Assignment: Pull every line with "Smile" from the data.

Task inputs section start

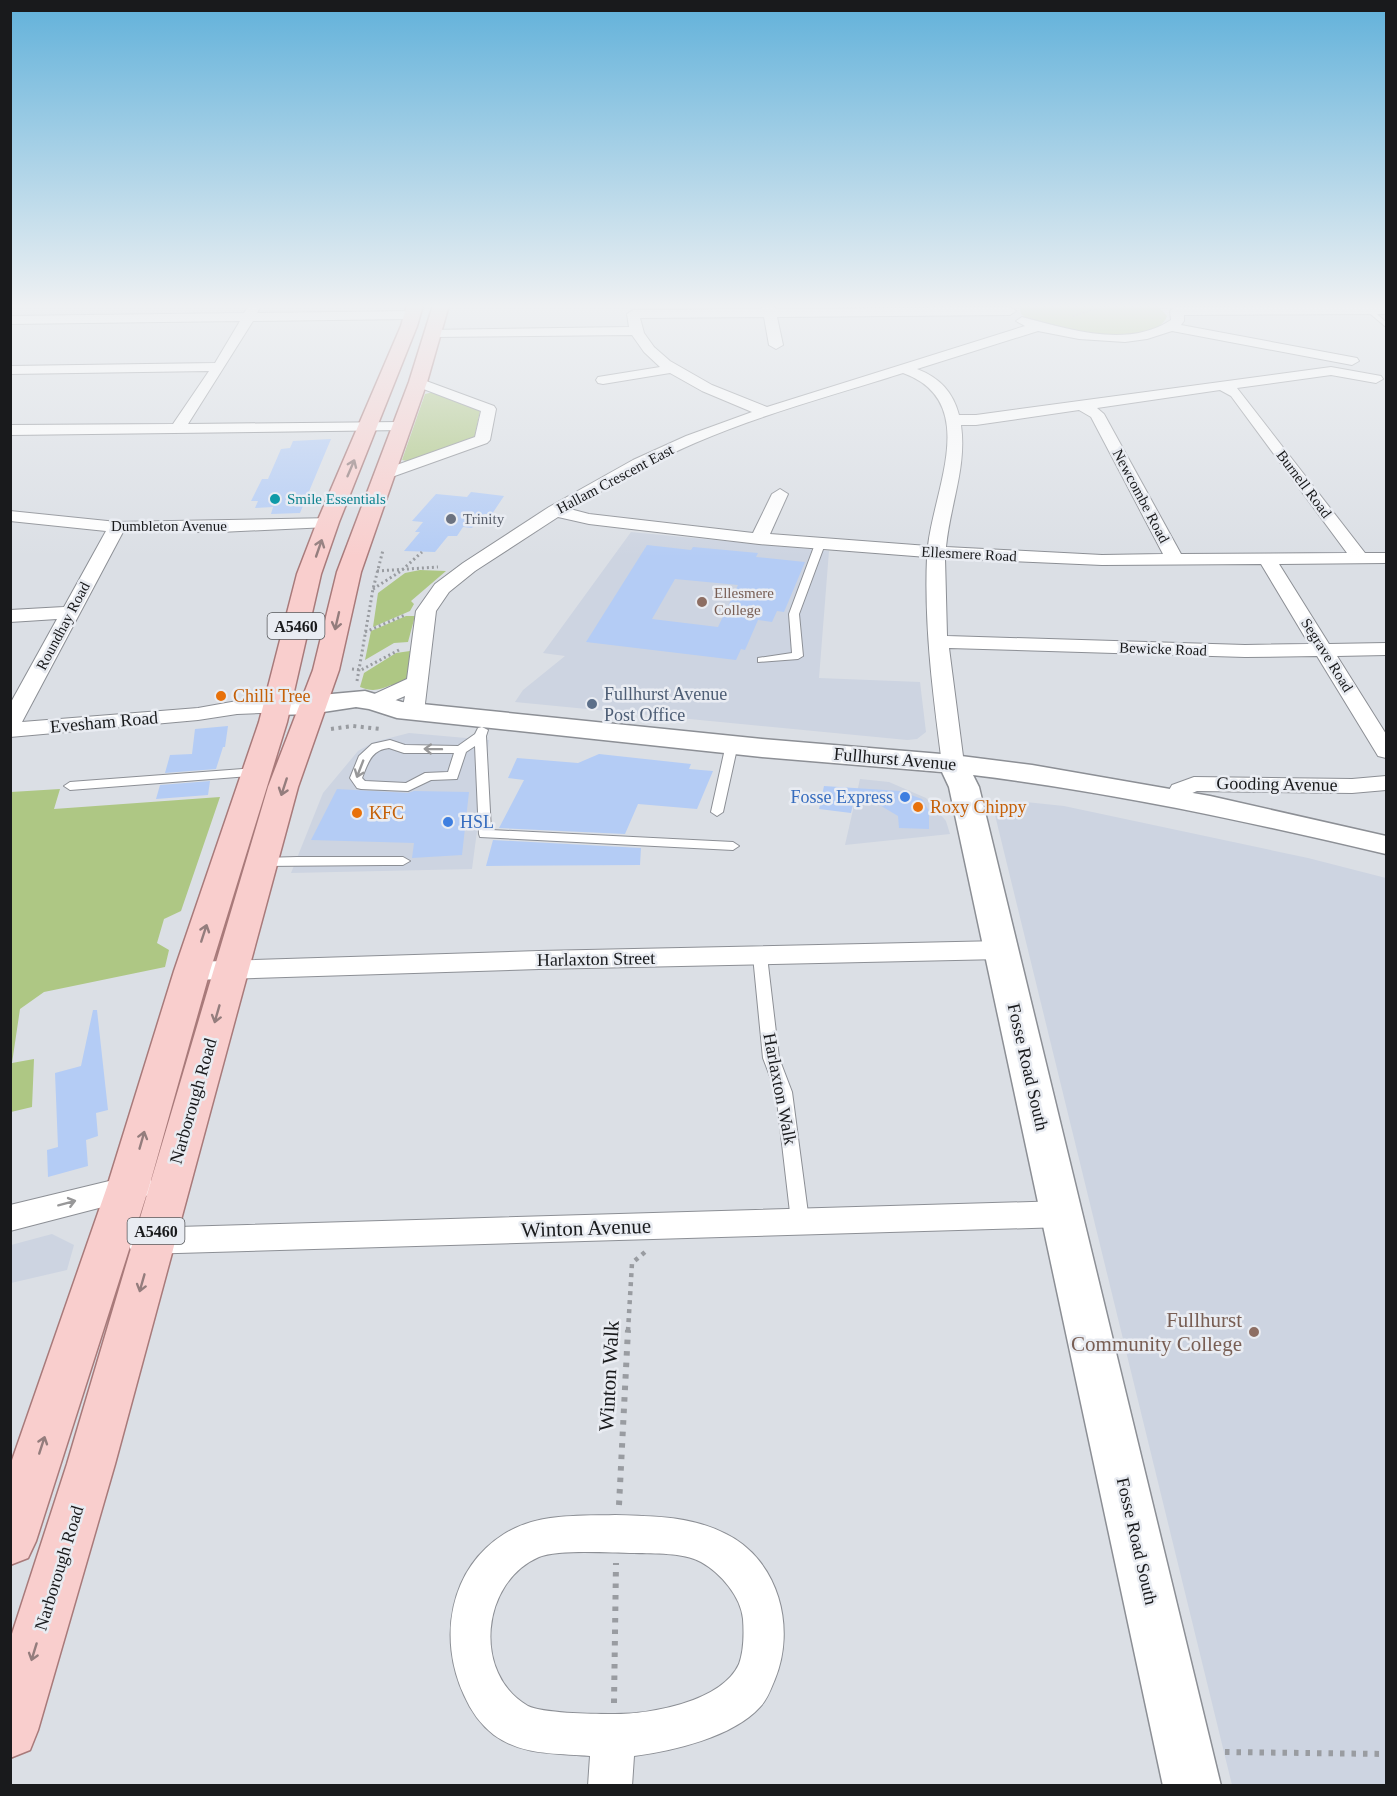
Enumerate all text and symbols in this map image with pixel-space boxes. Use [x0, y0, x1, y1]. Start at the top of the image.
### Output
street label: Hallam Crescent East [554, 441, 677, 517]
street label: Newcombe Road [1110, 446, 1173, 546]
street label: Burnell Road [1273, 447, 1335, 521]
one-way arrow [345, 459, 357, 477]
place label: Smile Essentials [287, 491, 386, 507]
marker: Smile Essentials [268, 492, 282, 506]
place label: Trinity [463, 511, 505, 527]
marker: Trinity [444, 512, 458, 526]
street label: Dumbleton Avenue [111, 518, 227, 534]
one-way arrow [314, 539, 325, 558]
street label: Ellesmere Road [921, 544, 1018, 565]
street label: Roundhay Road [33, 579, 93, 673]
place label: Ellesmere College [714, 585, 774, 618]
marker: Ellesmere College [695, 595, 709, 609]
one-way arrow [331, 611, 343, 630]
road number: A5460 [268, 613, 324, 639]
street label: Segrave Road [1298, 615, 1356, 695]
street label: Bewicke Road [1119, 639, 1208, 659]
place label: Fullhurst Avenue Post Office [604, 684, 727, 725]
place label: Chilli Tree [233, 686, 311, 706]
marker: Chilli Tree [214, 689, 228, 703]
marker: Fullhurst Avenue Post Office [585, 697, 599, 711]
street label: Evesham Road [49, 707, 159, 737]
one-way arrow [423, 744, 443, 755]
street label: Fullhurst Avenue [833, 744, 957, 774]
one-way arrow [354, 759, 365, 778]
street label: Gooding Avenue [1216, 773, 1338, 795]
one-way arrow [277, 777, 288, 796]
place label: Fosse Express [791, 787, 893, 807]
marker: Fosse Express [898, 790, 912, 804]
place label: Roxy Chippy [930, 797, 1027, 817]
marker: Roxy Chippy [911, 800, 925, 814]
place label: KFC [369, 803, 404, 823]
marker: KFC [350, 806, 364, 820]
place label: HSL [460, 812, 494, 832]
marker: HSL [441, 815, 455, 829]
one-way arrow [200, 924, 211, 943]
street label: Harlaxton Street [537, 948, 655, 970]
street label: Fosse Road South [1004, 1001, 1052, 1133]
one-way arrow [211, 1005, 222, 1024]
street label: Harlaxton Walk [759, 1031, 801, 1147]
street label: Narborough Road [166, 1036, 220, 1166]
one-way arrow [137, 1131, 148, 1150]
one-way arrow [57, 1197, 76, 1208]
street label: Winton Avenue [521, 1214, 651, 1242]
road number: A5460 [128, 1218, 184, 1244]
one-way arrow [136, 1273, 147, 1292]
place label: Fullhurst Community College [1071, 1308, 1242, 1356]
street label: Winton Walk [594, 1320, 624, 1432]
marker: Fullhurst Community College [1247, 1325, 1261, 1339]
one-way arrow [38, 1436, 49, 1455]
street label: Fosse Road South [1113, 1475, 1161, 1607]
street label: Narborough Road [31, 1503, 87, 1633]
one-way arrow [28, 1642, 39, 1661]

Task inputs section end

Task solution:
place label: Smile Essentials [287, 491, 386, 507]
marker: Smile Essentials [268, 492, 282, 506]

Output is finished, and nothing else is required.